Ha gerçi, devam etmek şimdi de öyle yazdığım kadar kolay değil. Bazı haftalar insanın gözünde büyüyor, aklına konu gelmiyor, sıkışmış hissediyor. Ama kitapta çok sevdiğim kısımlardan biri “kötü” denemelerin genellikle en önemli oldukları noktasıydı. Çünkü aslında istek ve moral olarak en düşük olduğunuz anda, harekete devam ederek beyninizi yeniden programlayabiliyorsunuz. Belki dünyanın en vurucu yazısı, en etkili sporu, en verimli günü, en uzun kitabı vs olmuyor ama siz yolunuza devam ediyorsunuz.

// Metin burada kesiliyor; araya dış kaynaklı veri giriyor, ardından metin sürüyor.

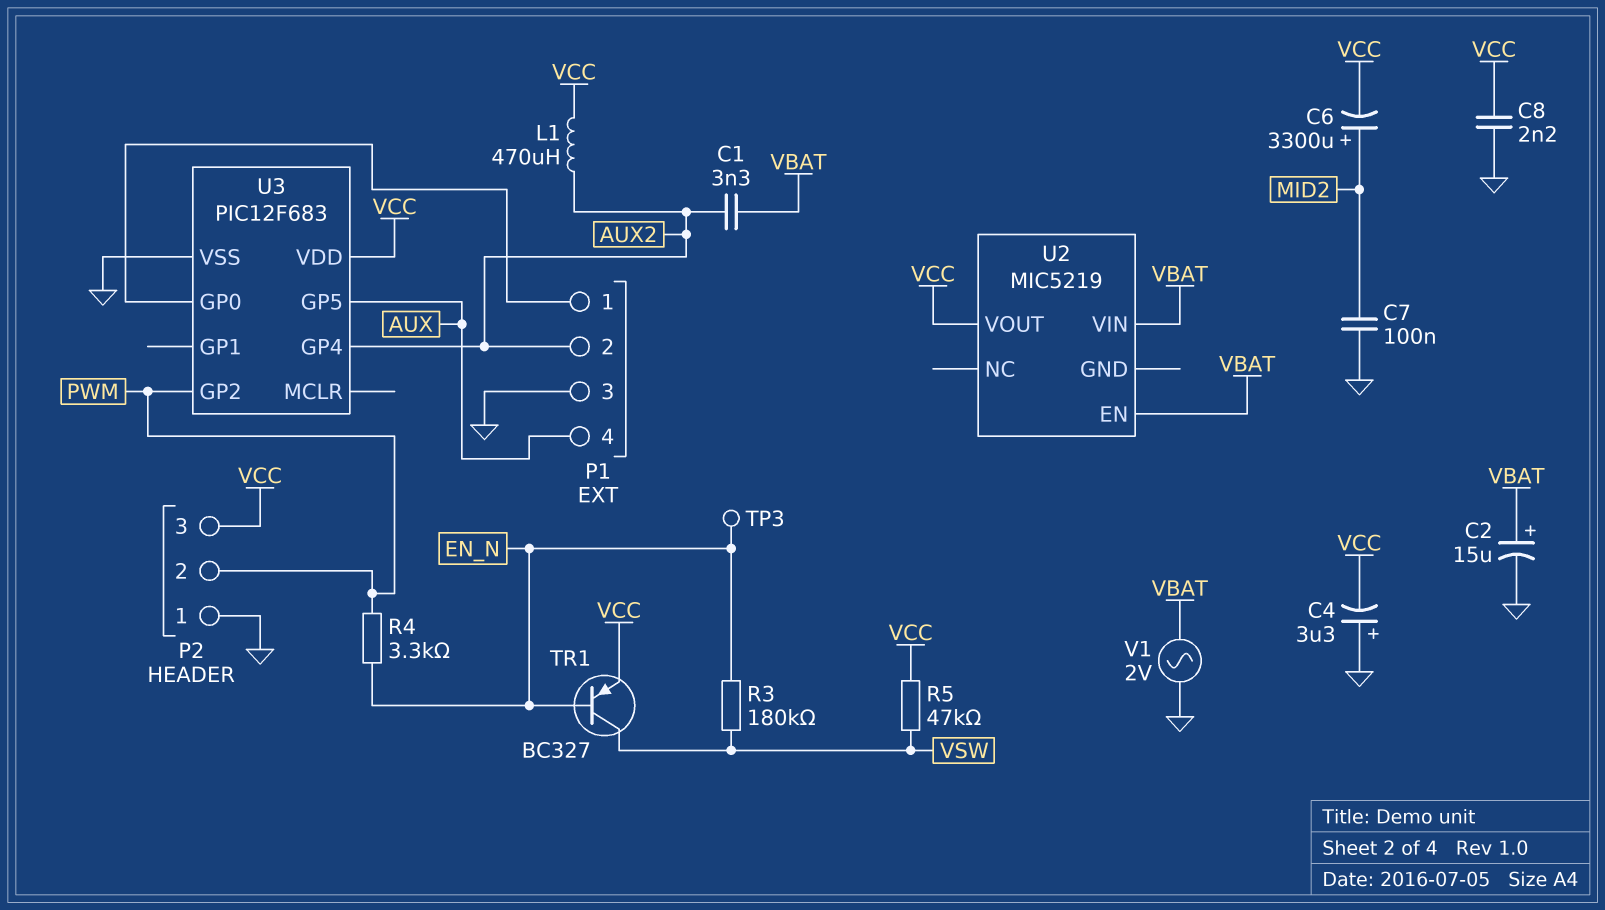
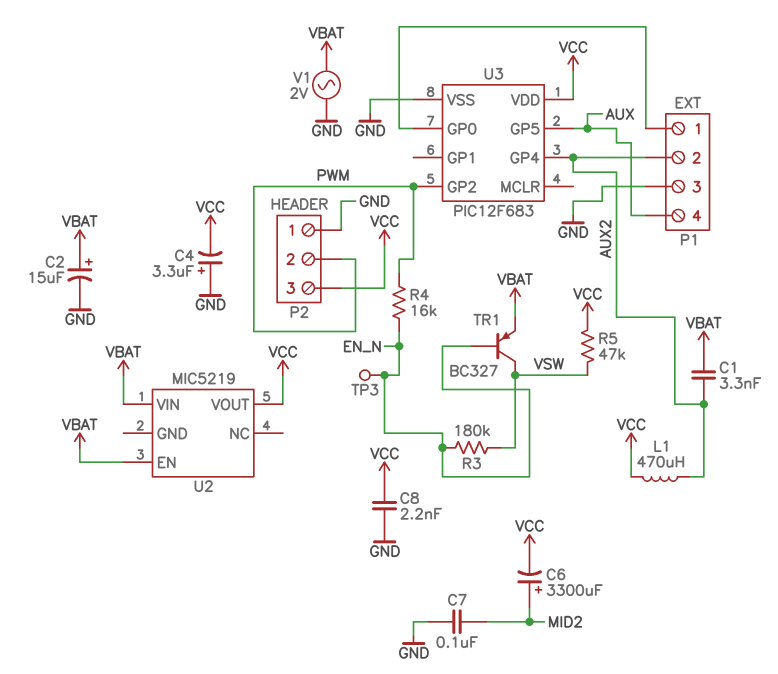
R4: 3.3k (EN_N, PWM) -> 16k (EN_N, PWM)
TR1: PNP BC327 (B EN_N, C VSW, E VCC) -> PNP BC327 (B EN_N, C VSW, E VBAT)

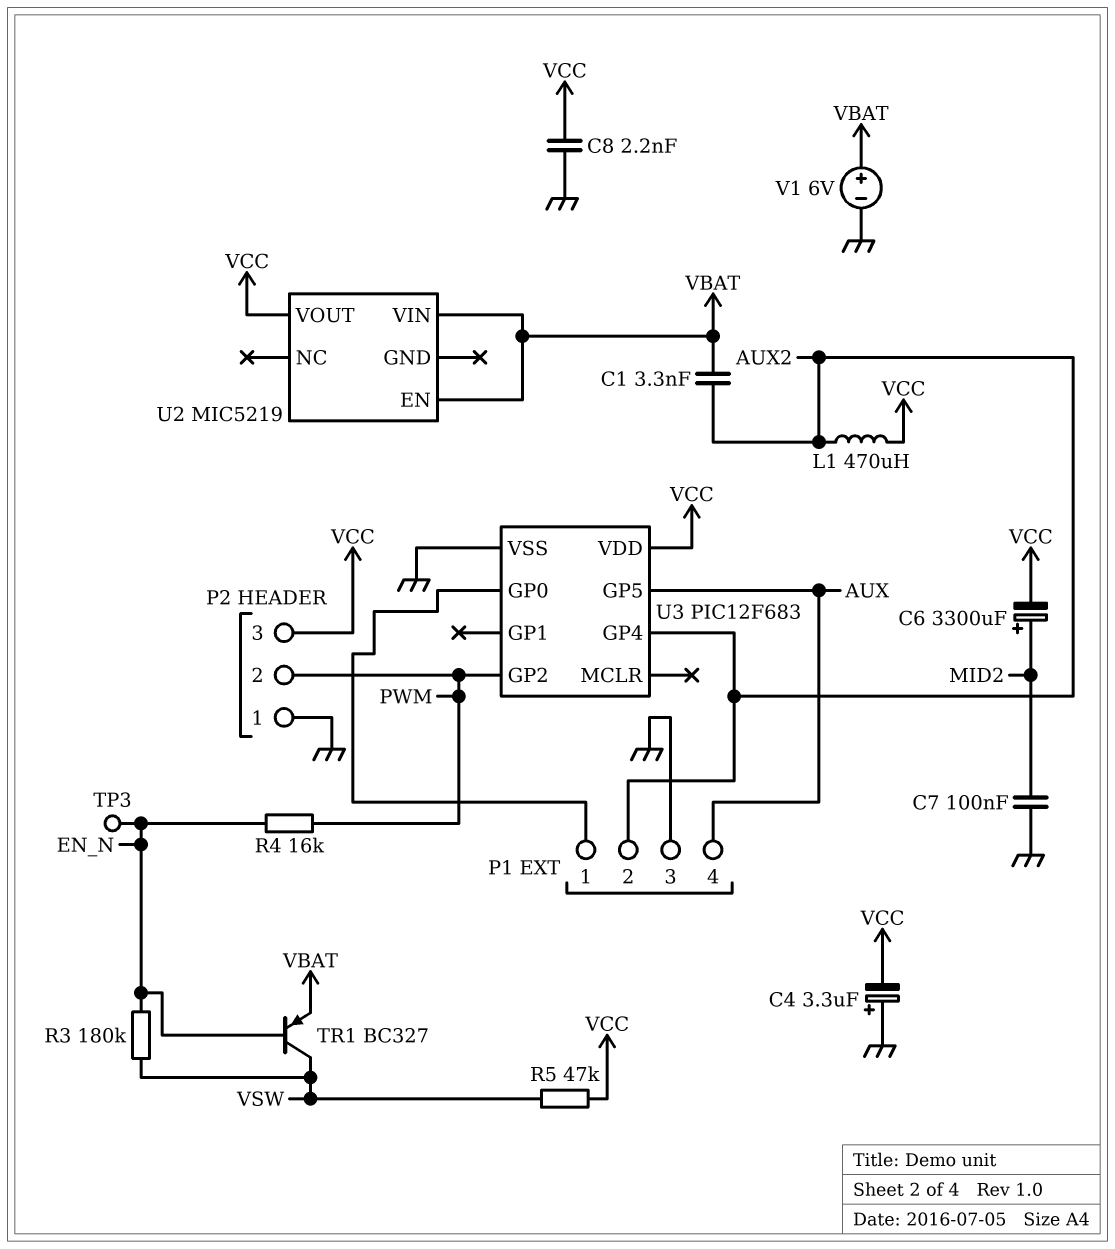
C2: 15uF (plus VBAT, minus GND) -> none
V1: AC 2V (GND, VBAT) -> 6V (plus VBAT, minus GND)

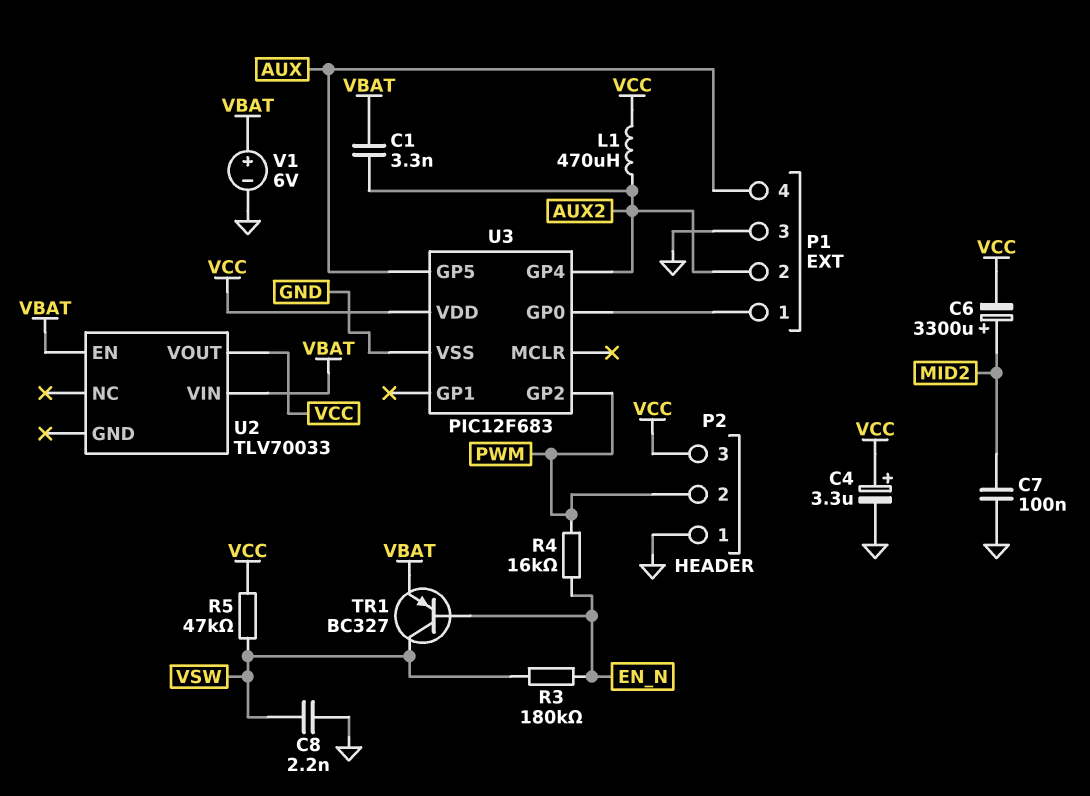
C4: 3.3uF (plus GND, minus VCC) -> 3.3uF (plus VCC, minus GND)
C8: 2.2nF (GND, VCC) -> 2.2nF (GND, VSW)
TP3: test point (EN_N) -> none
U2: MIC5219 -> TLV70033

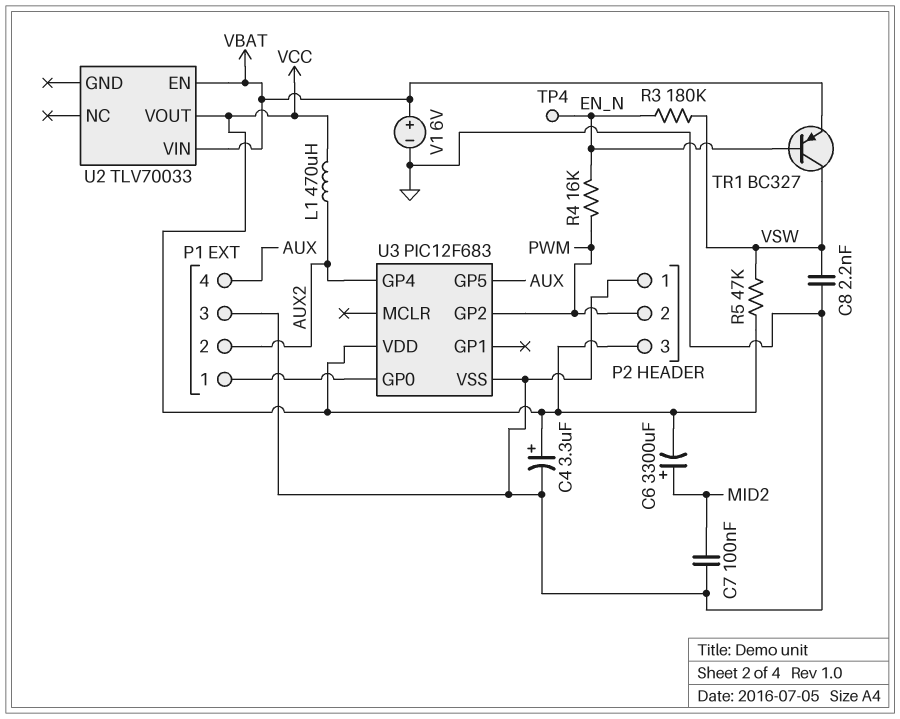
C1: 3.3nF (AUX2, VBAT) -> none
TP4: none -> test point (EN_N)

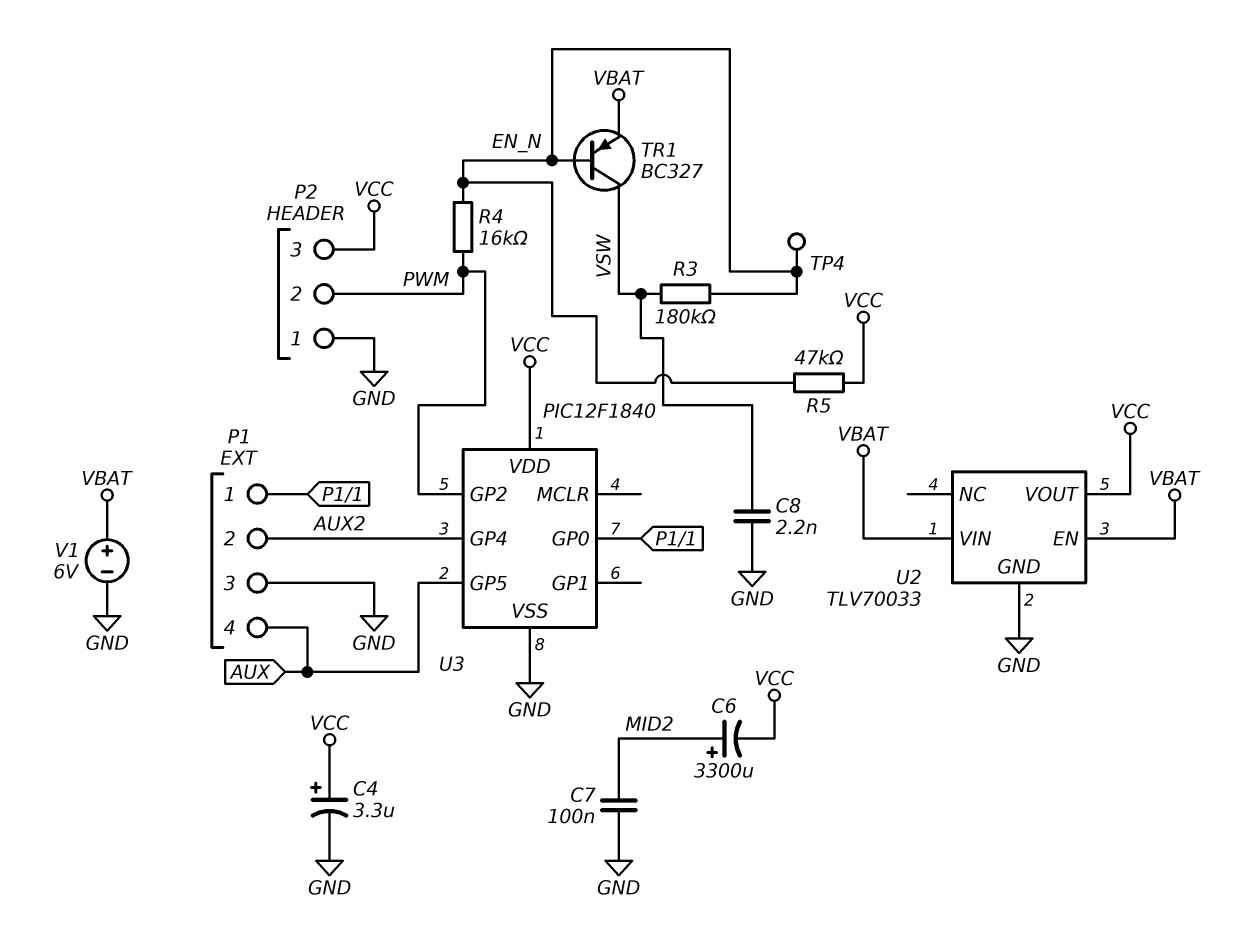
L1: 470uH (AUX2, VCC) -> none
R5: 47k (VCC, VSW) -> 47k (EN_N, VCC)
U2 pin GND: none -> GND
U3: PIC12F683 -> PIC12F1840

Kitapta onlarca güzel, yaşanmış, etkileyici hikaye var, belki birkaç güzel yaşamsal örneğe önümüzdeki haftalarda da değinirim, kim bilir?


Daimi okuyucularımızın dikkatinden kaçmamıştır, bu yazımız bir kitap yorumlaması olarak “ruh doyuranlar” ana kategorisinde yer almak yerine “olmak istediğim insan” kategorisine kasten konmuştur. Sahi, sizin olmak istediğiniz insan kim? Yazın bize!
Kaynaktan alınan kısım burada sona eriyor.